WHAT TO WORK ON –
Please retype the lines of the records below exactly, from the start of the records through the line containing "பணிக்காலத்திலும்", including both ends. Leave the pictures out of your answer.

Recorded data –
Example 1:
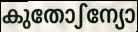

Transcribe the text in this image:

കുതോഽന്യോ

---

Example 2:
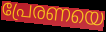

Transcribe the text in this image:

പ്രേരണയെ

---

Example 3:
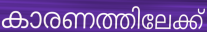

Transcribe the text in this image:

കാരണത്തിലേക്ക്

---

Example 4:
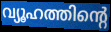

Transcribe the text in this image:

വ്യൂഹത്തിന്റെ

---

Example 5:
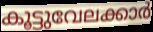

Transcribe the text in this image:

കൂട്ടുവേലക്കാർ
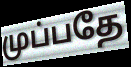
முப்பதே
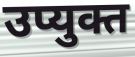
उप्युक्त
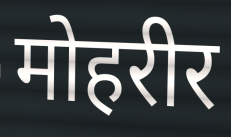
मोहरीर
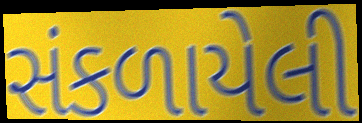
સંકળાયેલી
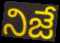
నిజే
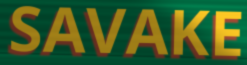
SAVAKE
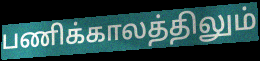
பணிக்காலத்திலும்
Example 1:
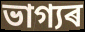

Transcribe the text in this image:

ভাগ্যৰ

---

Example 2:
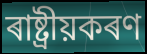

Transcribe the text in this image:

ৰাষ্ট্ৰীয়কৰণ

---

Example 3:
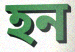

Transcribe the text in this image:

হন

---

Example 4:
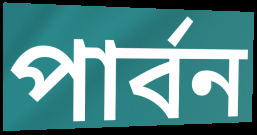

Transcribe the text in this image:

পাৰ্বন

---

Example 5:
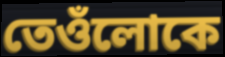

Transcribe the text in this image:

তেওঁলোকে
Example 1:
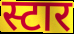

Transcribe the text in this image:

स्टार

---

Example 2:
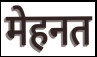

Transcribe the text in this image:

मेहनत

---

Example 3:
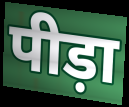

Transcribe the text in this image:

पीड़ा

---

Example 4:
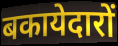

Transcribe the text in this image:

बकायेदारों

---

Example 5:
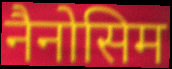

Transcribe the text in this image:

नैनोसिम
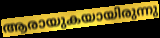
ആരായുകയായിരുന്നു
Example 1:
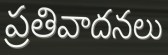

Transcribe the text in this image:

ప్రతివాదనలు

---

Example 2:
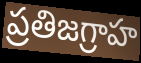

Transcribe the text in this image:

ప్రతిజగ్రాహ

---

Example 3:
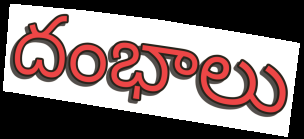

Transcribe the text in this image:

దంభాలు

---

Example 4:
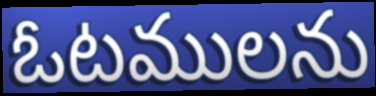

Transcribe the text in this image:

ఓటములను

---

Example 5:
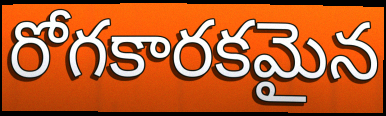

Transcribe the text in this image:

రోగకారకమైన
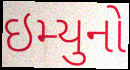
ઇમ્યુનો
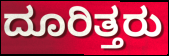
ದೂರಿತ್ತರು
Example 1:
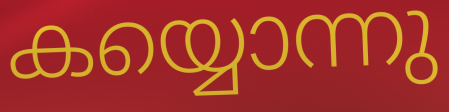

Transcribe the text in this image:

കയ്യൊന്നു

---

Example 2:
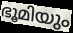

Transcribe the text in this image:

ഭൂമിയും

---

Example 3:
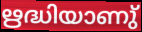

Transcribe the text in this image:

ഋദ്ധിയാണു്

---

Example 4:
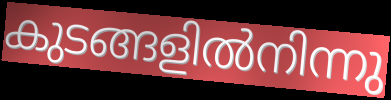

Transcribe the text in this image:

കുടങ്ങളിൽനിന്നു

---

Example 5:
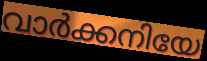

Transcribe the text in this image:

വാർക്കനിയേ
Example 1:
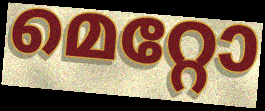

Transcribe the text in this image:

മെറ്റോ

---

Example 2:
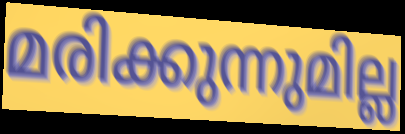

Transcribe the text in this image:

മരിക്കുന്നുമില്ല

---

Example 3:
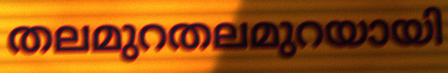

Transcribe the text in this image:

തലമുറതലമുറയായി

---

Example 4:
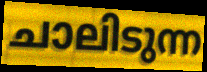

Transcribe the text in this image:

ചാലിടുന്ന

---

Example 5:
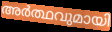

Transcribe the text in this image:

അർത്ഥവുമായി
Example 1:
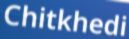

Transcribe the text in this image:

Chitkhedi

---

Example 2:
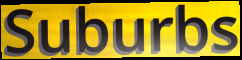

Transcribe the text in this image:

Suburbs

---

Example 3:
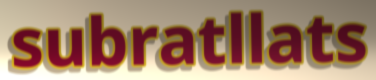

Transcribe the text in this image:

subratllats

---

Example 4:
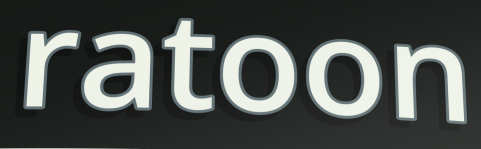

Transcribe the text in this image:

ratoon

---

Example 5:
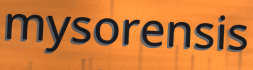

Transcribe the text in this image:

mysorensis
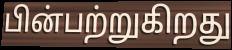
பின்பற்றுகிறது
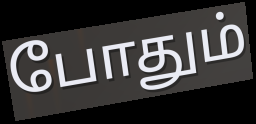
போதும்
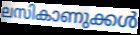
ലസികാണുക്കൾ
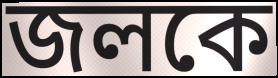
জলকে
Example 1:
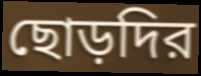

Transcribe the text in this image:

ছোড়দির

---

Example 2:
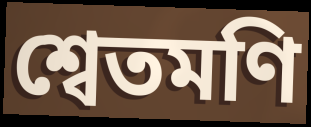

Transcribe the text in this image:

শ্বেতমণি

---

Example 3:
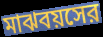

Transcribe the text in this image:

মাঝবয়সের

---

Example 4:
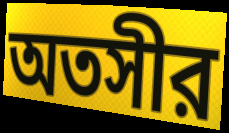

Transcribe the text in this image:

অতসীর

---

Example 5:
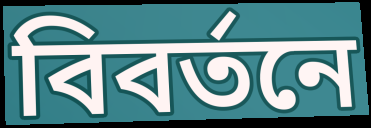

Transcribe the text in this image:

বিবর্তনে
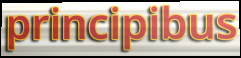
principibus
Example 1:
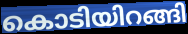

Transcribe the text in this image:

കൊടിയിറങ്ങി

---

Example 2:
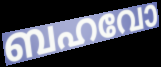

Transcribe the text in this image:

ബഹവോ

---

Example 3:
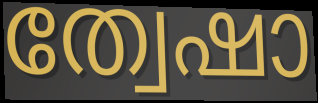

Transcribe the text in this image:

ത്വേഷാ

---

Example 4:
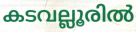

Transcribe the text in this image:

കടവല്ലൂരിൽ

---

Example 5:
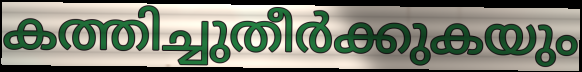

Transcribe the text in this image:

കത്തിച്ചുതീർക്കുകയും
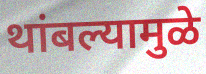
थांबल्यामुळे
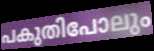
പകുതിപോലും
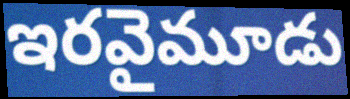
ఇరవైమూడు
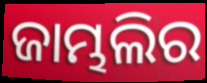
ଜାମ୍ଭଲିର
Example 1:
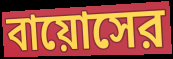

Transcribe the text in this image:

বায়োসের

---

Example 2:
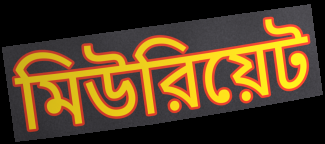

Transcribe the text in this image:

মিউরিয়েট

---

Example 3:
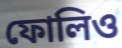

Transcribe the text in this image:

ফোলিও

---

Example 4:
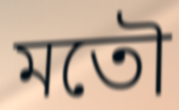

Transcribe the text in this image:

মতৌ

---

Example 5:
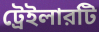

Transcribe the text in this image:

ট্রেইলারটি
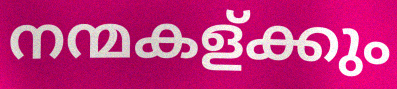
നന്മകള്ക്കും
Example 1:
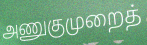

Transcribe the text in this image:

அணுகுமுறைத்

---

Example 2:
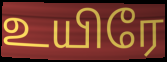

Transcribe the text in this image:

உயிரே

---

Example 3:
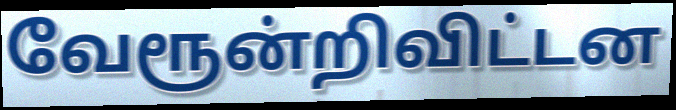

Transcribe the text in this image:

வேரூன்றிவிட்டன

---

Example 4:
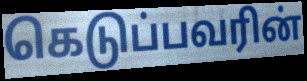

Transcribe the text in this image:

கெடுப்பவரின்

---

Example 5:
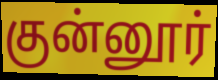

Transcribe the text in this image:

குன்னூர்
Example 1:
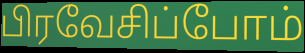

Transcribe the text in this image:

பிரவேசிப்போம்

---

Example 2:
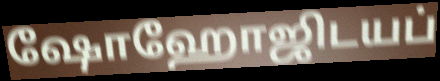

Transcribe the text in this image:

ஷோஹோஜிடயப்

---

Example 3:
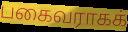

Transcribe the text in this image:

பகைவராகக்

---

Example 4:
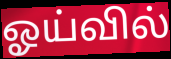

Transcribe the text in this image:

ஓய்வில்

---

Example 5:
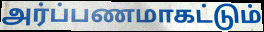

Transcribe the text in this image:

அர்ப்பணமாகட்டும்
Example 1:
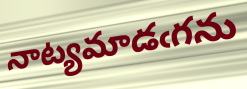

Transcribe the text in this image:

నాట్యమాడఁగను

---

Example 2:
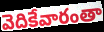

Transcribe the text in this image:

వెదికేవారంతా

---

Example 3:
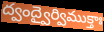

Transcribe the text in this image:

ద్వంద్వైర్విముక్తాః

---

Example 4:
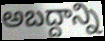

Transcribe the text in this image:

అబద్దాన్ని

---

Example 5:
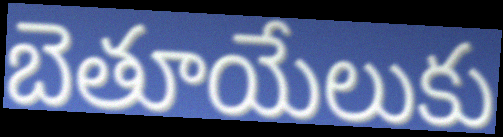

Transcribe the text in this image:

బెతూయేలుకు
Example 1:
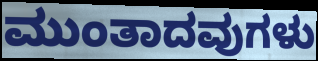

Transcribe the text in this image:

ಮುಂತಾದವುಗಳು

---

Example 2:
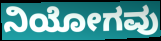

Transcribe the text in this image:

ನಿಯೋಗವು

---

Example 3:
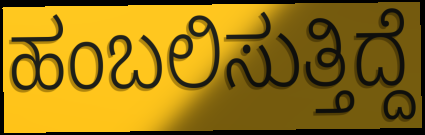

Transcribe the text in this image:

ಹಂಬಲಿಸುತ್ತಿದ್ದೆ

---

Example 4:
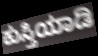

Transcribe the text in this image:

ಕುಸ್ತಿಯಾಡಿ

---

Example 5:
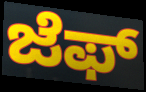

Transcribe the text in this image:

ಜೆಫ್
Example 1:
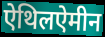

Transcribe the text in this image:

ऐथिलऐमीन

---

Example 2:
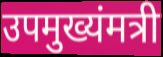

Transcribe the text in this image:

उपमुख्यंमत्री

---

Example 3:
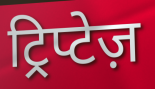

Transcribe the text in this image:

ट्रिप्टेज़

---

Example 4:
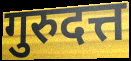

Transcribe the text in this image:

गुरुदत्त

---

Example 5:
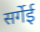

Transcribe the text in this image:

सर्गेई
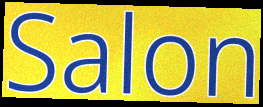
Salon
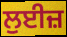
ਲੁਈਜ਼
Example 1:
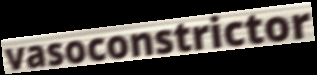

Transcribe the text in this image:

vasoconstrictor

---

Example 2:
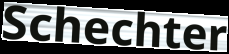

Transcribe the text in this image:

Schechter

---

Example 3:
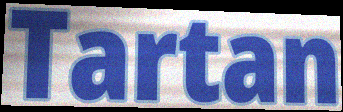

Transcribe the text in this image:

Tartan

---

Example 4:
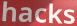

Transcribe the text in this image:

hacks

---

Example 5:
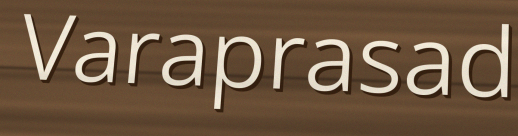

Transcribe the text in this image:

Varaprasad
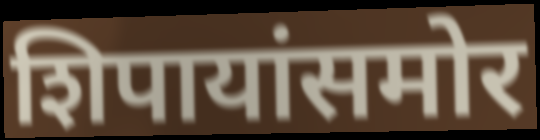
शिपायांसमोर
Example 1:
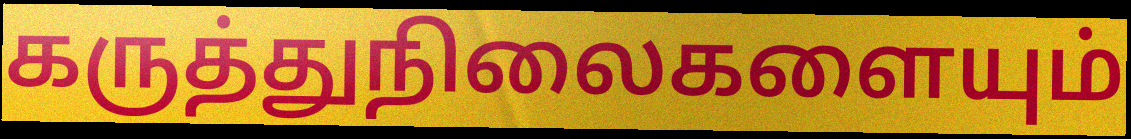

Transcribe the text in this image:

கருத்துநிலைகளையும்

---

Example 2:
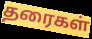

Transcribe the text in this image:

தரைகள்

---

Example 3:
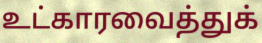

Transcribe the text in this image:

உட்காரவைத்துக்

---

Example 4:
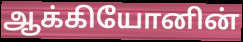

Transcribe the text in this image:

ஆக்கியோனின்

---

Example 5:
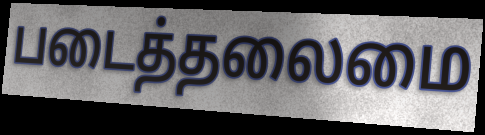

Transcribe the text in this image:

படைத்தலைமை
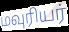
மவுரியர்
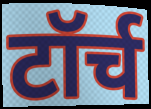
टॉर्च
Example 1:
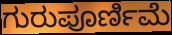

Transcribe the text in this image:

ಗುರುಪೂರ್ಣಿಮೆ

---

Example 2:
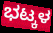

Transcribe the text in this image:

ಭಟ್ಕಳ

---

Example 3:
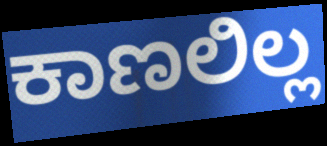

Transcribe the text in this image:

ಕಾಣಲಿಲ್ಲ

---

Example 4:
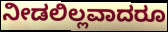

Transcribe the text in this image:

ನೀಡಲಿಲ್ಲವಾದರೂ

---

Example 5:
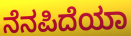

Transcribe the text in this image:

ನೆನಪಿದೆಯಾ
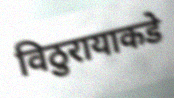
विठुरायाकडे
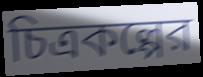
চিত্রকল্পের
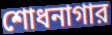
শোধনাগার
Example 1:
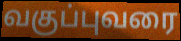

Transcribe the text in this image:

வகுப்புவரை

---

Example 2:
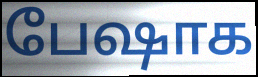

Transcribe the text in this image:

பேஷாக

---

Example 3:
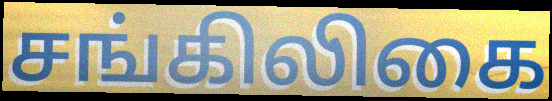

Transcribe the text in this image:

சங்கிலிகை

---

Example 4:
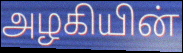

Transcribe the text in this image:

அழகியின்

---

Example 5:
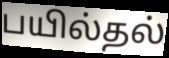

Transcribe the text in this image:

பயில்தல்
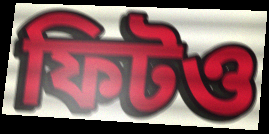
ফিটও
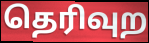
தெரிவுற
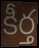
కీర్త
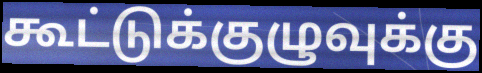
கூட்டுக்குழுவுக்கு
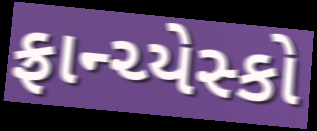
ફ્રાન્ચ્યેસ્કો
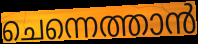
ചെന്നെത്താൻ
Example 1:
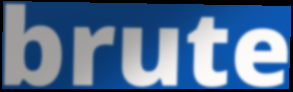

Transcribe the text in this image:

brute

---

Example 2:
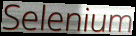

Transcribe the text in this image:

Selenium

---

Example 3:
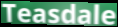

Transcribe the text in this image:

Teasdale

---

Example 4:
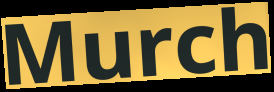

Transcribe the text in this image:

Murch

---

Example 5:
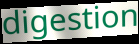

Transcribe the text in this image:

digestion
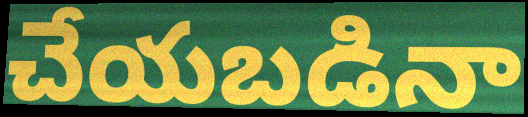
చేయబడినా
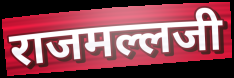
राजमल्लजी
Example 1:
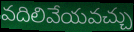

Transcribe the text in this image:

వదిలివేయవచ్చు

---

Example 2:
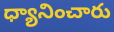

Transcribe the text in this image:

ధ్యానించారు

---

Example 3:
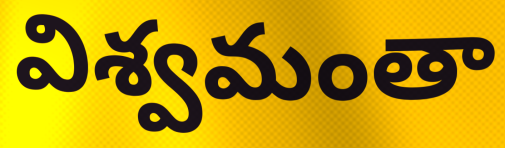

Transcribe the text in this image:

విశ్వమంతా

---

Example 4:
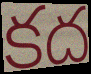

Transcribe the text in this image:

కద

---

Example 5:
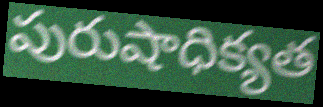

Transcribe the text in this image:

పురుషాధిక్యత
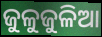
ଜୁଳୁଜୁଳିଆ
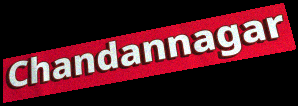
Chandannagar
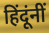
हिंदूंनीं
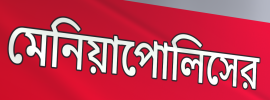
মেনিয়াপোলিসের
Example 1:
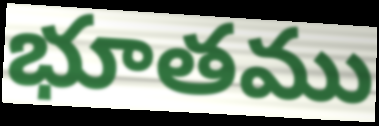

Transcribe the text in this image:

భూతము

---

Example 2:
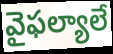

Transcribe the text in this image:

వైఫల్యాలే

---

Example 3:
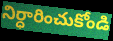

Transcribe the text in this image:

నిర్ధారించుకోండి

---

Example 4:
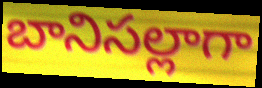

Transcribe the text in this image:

THE RESULT –
Example 1:

Transcribe the text in this image:

കുതോഽന്യോ

---

Example 2:

Transcribe the text in this image:

പ്രേരണയെ

---

Example 3:

Transcribe the text in this image:

കാരണത്തിലേക്ക്

---

Example 4:

Transcribe the text in this image:

വ്യൂഹത്തിന്റെ

---

Example 5:

Transcribe the text in this image:

കൂട്ടുവേലക്കാർ
முப்பதே
उप्युक्त
मोहरीर
સંકળાયેલી
నిజే
SAVAKE
பணிக்காலத்திலும்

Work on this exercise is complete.